Ship Operations

Life on board the RV Ron Brown


Ship operations

March 19, 2023
Zach Erickson

 We’re about halfway through the cruise, and the ship has fallen into its rhythm. The interesting thing about a research cruise such as this one is that operations are happening 24/7. So our rhythm is a bit different from what one would expect on land!

 One cycle of operations takes about 7.5 hours, and starts with a CTD cast. This involves lowering a large frame into the ocean, packed with sensors and 24 bottles, called Niskin bottles, which have open tops and bottoms. CTD stands for conductivity, temperature, and depth, which are the main sensors on the instrument. We also have an oxygen sensor, a device that measures ocean currents, and an altimeter to tell us how far above the ocean bottom we are. The average ocean depth is about 4 km, or 2.5 miles, and we go to the very bottom – lowering the CTD all the way down takes about 90 minutes! Bringing it up takes even longer, about 2 hours, because along the way we stop and “fire” bottles at specified depths, closing the top and bottom and therefore capturing any water that was inside.

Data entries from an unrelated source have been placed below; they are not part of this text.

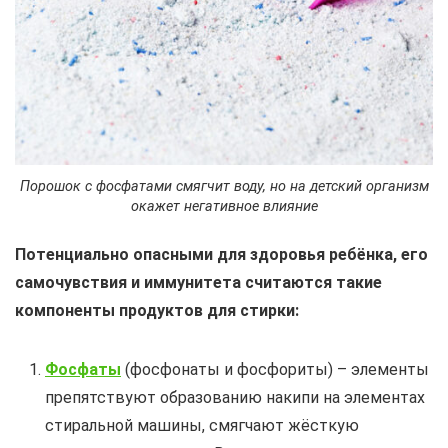
Порошок с фосфатами смягчит воду, но на детский организм
окажет негативное влияние
Потенциально опасными для здоровья ребёнка, его
самочувствия и иммунитета считаются такие
компоненты продуктов для стирки:
Фосфаты
(фосфонаты и фосфориты) – элементы
препятствуют образованию накипи на элементах
стиральной машины, смягчают жёсткую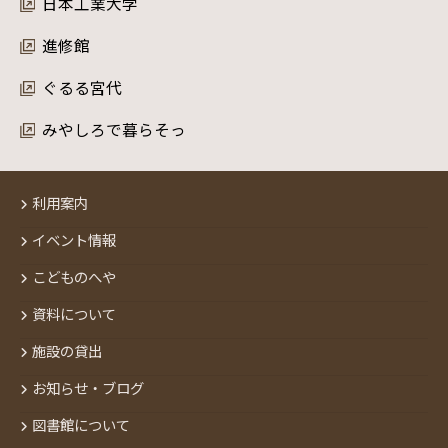
日本工業大学
進修館
ぐるる宮代
みやしろで暮らそっ
利用案内
イベント情報
こどものへや
資料について
施設の貸出
お知らせ・ブログ
図書館について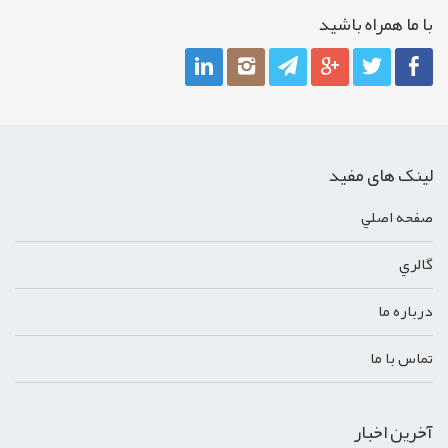
با ما همراه باشيد
لینک های مفید
صفحه اصلي
گالري
درباره ما
تماس با ما
آخرین اخبار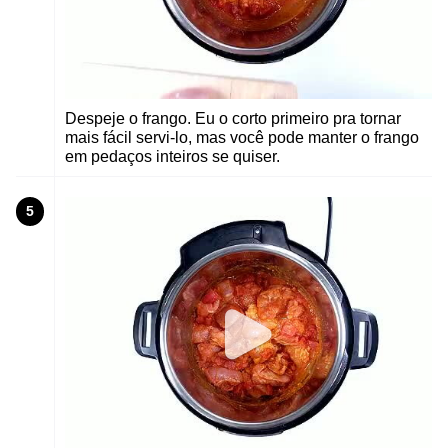
Despeje o frango. Eu o corto primeiro pra tornar
mais fácil servi-lo, mas você pode manter o frango
em pedaços inteiros se quiser.
5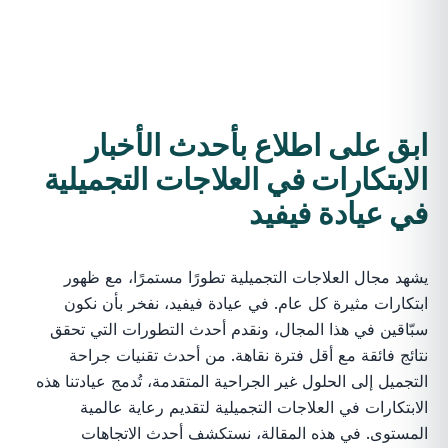
ابق على اطلاع بأحدث الأخبار
الابتكارات في العلاجات التجميلية
في عيادة فيفيد
يشهد مجال العلاجات التجميلية تطورًا مستمرًا، مع ظهور
ابتكارات مثيرة كل عام. في عيادة فيفيد، نفخر بأن نكون
سبّاقين في هذا المجال، ونقدم أحدث التطورات التي تحقق
نتائج فائقة مع أقل فترة نقاهة. من أحدث تقنيات جراحة
التجميل إلى الحلول غير الجراحية المتقدمة، تُدمج عيادتنا هذه
الابتكارات في العلاجات التجميلية لتقديم رعاية عالمية
المستوى. في هذه المقالة، نستكشف أحدث الاتجاهات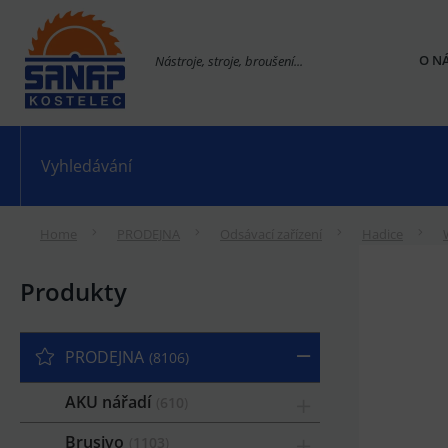
O N
Nástroje, stroje, broušení...
Home
PRODEJNA
Odsávací zařízení
Hadice
Produkty
PRODEJNA
8106
AKU nářadí
610
Brusivo
1103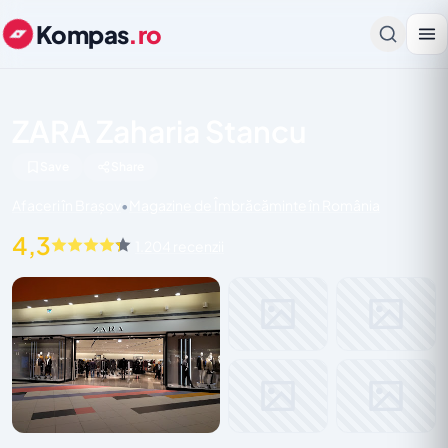
Kompas
.ro
ZARA Zaharia Stancu
Save
Share
Afaceri în Brașov
•
Magazine de Îmbrăcăminte în România
4,3
1.204 recenzii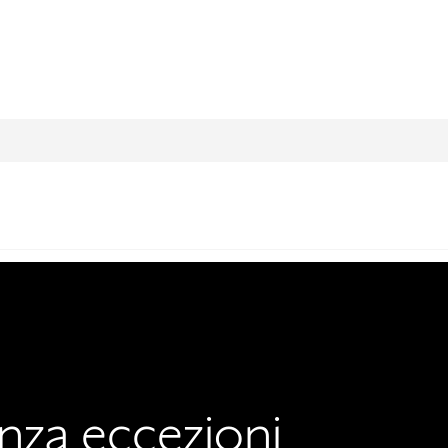
nza eccezioni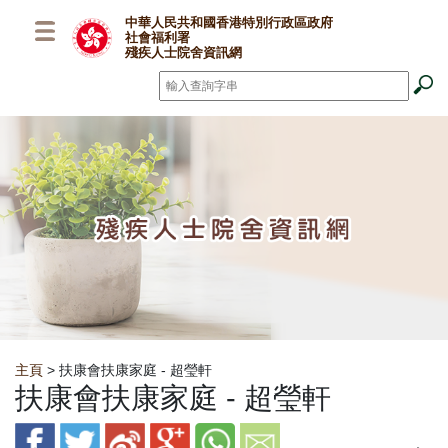
跳至主要內容
中華人民共和國香港特別行政區政府
社會福利署
殘疾人士院舍資訊網
搜尋
*
Breadcrumb
主頁
> 扶康會扶康家庭 - 超瑩軒
扶康會扶康家庭 - 超瑩軒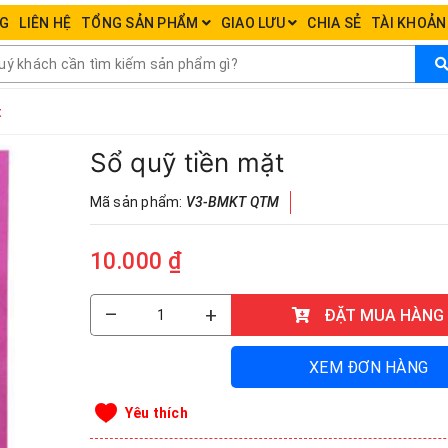
NG
LIÊN HỆ
TỔNG SẢN PHẨM
GIAO LƯU
CHIA SẺ
TÀI KHOẢ
t
Sổ quỹ tiền mặt
Mã sản phẩm:
V3-BMKT QTM
10.000 ₫
–
+
ĐẶT MUA HÀNG
XEM ĐƠN HÀNG
Yêu thích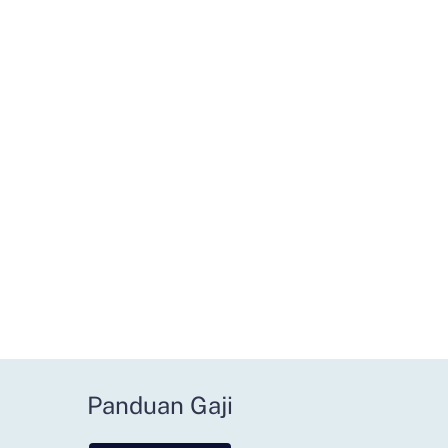
Panduan Gaji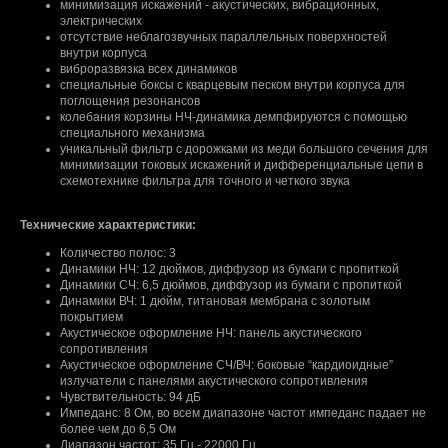
минимизация искажений - акустических, вибрационных,
электрических
отсутствие неблагозвучных параллельных поверхностей
внутри корпуса
виброразвязка всех динамиков
специальные боксы с кварцевым песком внутри корпуса для
поглощения резонансов
колебания корзины НЧ-динамика демпфируются с помощью
специального механизма
уникальный фильтр с дорожками из меди большого сечения для
минимизации токовых искажений и дифференциальные цепи в
схемотехнике фильтра для точного и четкого звука
Технические характеристики:
Количество полос: 3
Динамики НЧ: 12 дюймов, диффузор из бумаги с пропиткой
Динамики СЧ: 6,5 дюймов, диффузор из бумаги с пропиткой
Динамики ВЧ: 1 дюйм, титановая мембрана с золотым
покрытием
Акустическое оформление НЧ: панель акустического
сопротивления
Акустическое оформление СЧ/ВЧ: боковые “кардиоидные”
излучатели с панелями акустического сопротивления
Чувствительность: 94 дБ
Импеданс: 8 Ом, во всем диапазоне частот импеданс падает не
более чем до 6,5 Ом
Диапазон частот: 35 Гц - 22000 Гц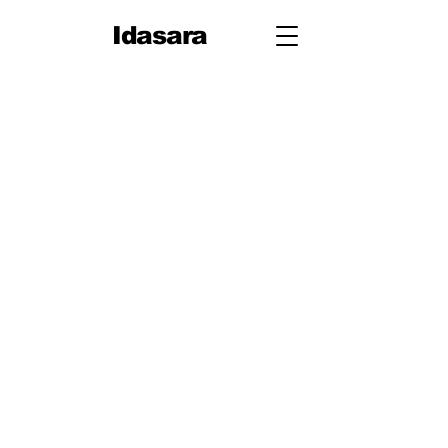
Idasara
10 ශ්‍රේණිය
පළමු වාරය
පරිමිතිය
වර්ග මූලය
භාග
ද්විපද ප්‍රකාශන
අංග සාම්‍යය
වර්ගඵලය
වර්ගජ ප්‍රකාශනවල සාධක
ත්‍රිකෝණ
ත්‍රිකෝණ II
ප්‍රතිලෝම සමානුපාත
දත්ත නිරූපණය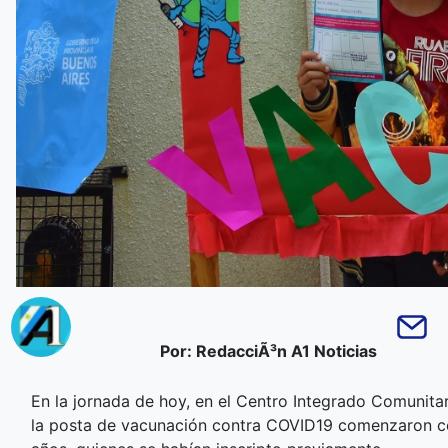
Por: RedacciÃ³n A1 Noticias
En la jornada de hoy, en el Centro Integrado Comunitar
la posta de vacunación contra COVID19 comenzaron con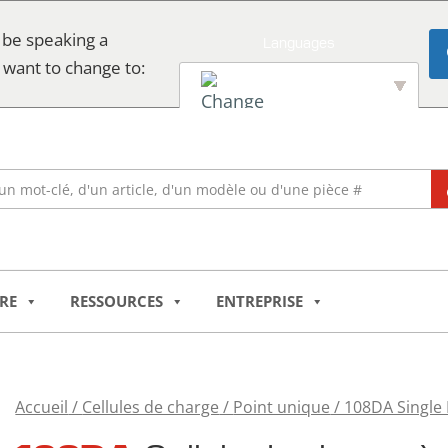
 be speaking a
 want to change to:
English
RE
RESSOURCES
ENTREPRISE
Accueil
/
Cellules de charge
/
Point unique
/ 108DA Single 
Quantité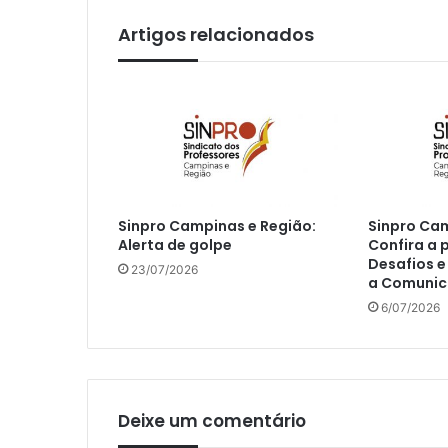
Artigos relacionados
Sinpro Campinas e Região:
Sinpro Cam
Alerta de golpe
Confira a 
Desafios e
23/07/2026
a Comunic
6/07/2026
Deixe um comentário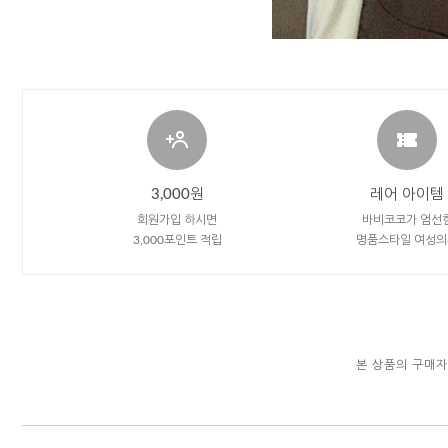
3,000원
레어 아이템
회원가입 하시면
바비코코가 엄선
3,000포인트 적립
명품스타일 여성의
본 상품의 구매자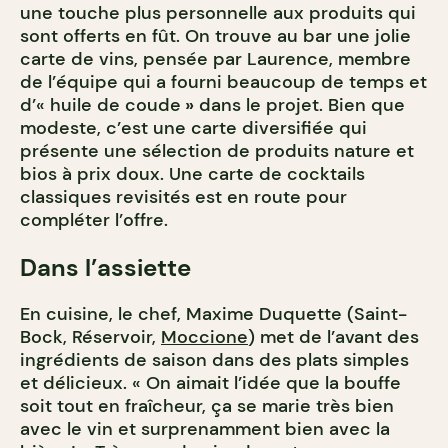
une touche plus personnelle aux produits qui
sont offerts en fût. On trouve au bar une jolie
carte de vins, pensée par Laurence, membre
de l’équipe qui a fourni beaucoup de temps et
d’« huile de coude
»
dans le projet. Bien que
modeste, c’est une carte diversifiée qui
présente une sélection de produits nature et
bios à prix doux. Une carte de cocktails
classiques revisités est en route pour
compléter l’offre.
Dans l’assiette
En cuisine, le chef, Maxime Duquette (Saint-
Bock, Réservoir,
Moccione
) met de l’avant des
ingrédients de saison dans des plats simples
et délicieux. « On aimait l’idée que la bouffe
soit tout en fraîcheur, ça se marie très bien
avec le vin et surprenamment bien avec la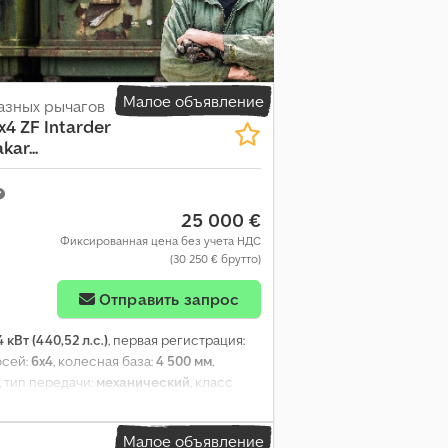
Малое объявление
азных рычагов
x4 ZF Intarder
ar...
25 000 €
Фиксированная цена без учета НДС
(30 250 € брутто)
Отправить запрос
 кВт (440,52 л.с.)
, первая регистрация:
осей:
6x4
, колесная база:
4 500 мм
,
, тип передачи:
механический
, класс
лина:
8 900 мм
, общая ширина:
2 500 мм
,
опустимая нагрузка на ось (ось 2):
10 000
Малое объявление
рудование:
ABS, EBS (Электронная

CTD frame coming out of the water to be recovered on the ship deck.
CTD frame coming out of the water to be recovered on the ship deck. Photo by Zach Erickson.

Once at the surface we bring it back on deck and everyone starts taking samples from each Niskin bottle. We’re measuring a large range of values, including oxygen levels, saltiness, acidity, and nutrient levels, so it takes a while for everyone to sample everything – about an hour. By that time, we’re about 1/3 of the way to our next station, 30 nautical miles away, where we start again!

Photo of Taydra
Patrick Mears (AOML) and Rachel Bramblett (U Georgia) sampling seawater from Niskin bottles. Photo by Zach Erickson.

The ship is always working, so that means we are too. Everyone is on twelve-hour shifts, and most people change over at midnight and noon. I’m on the “night shift”, so my day starts at around 10:30 PM when I wake up, go to the gym, visit the galley for some breakfast, and then make my way downstairs to the main lab area to start my shift at midnight. But even though the ship is always working, there is a definite lull in activity in the wee hours of the morning, and if it’s not cloudy an excellent time to stargaze. My favorite part of the night shift, however, are the sunrises, which never fail to disappoint! If there isn’t an operation happening at the same time, I always try to get outside to watch the oranges and reds make their way across the sky – nothing beats a sunrise at sea.

Sunrise over the Atlantic ocean from the deck of the ship.
Sunrise over the Atlantic ocean from the deck of the ship. Phoro by Zach Erickson.